The Californian tech firm wasn’t alone in toying with the fee arrangement. It’s thought that a number of firms accepted shares as payment during the dotcom boom – including several that are more associated with St Paul’s than Silicon Valley.
Take Linklaters. It was thought to be the only magic circle firm to have accepted equity in lieu of fees for early stage companies back in the late-1990s and early 2000s. The scheme was spearheaded by former private equity head Rupert Pearce, who set up its internet and e-commerce group before exiting the firm at the peak of the dotcom boom in August 2000.
Suggest the idea of accepting equity in lieu of fees to any Linklaters partner nowadays and it’s likely to go sour pretty rapidly. Roger Baron, a corporate partner at the firm and former member of Pearce’s team said, “we’d be very cautious about doing it again, but we’re often innovative on fees and never say never”.
The practice has somewhat fallen from grace since the heady days of the late 1990s. After all, it often leads to questions of ethical practice and conflicts of interest. While advocates suggest that it’s no different to working for a conditional fee, detractors ask: can you truly draft a prospectus when you hold an ownership stake in the company?
A number of firms have an outright ban on the practice, slamming it as “risky” and “impractical”. In fact, many lawyers claim not to have come across any practical examples of the fee arrangement being used since the dotcom bubble burst. However, some are still willing to get involved – albeit a little more under the radar than in he past.
Which brings us full-circle and back to Thomas Eggar.
In December 2013, the firm accepted part payment in equity for its advice on the AIM admission of mining and exploration company Kodal Minerals. Despite being an otherwise unremarkable deal, the admission document notes that, “3,571,429 ordinary shares are to be issued at the placing price to Thomas Eggar LLP on admission in partial payment of their fees.”
Kodal Mineral’s 3.57 million shares had a placing price of 0.7p per share, which works out at £25,000. By the new year, the share price had rocketed to 2.08p boosting their value to about £74,200.
Sources close to the deal suggested that the fee payment was a “one-off used in particular circumstances,” but declined to comment on the exact scenario underlying the arrangement.
However, the transaction has certainly got the market talking. It’s thought that a number of mid-tier firms – particularly those with strong AIM practices – are willing to take a punt on part payment in equity. Stephenson Harwood has been known to engage with the practice over the past few years while Memery Crystal has utilised the arrangement within the last 18 months.
Nick Davis, a corporate partner at Memery Crystal noted, “we’d certainly look at taking shares as a piece of the fees from an early-stage start-up – possibly as much as 25 to 30 per cent – but it’s the exception rather than the rule.”
Rumour has it that there’s one firm in the market which recently accepted 70 per cent to 80 per cent of its payment for pre-IPO work in equity as opposed to cash.
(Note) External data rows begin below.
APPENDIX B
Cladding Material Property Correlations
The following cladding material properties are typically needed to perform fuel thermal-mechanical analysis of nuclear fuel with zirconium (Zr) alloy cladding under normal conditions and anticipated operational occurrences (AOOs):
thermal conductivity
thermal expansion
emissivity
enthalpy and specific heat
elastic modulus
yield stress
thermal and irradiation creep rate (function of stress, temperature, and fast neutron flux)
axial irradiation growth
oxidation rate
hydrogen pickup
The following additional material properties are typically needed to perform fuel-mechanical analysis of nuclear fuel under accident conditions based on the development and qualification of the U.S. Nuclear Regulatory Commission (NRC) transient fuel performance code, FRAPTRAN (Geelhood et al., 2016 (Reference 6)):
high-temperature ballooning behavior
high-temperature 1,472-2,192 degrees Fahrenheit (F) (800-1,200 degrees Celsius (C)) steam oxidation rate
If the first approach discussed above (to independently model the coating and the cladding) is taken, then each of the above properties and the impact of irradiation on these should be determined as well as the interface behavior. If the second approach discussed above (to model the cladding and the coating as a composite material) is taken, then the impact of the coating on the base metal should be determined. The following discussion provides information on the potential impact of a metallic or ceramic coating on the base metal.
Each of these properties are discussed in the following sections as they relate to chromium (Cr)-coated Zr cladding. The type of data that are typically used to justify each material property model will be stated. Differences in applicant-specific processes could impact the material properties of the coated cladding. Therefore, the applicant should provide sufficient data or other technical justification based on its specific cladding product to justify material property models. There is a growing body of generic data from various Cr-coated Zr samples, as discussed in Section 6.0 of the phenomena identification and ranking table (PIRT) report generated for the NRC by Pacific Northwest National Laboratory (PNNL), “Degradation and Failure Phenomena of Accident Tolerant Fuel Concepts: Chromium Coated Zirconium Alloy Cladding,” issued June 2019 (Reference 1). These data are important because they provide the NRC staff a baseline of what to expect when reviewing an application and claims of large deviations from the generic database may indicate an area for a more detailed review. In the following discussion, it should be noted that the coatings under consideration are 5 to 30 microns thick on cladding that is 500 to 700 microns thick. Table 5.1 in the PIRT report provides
Should we be surprised? Perhaps not. As one source suggested, “the general rule is that clients are becoming much more sophisticated in terms of fee arrangements. If you’re not a magic circle firm, there can be a level of creativity involved. A lot of work these days is done on a success/abort basis. Clients want protection from the down side, but they’re also willing to let advisers share in their successes”.
Another simply notes, “it happens more often than you’d think – you just don’t hear about it as much as you used to”.
So, Thomas Eggar is not alone. And as the practice continues to rumble on in the background of the legal profession, perhaps it’s time to stop considering it a slightly shadowy practice reserved for the margins and engage in a new debate about the merits of accepting shares in lieu of fees?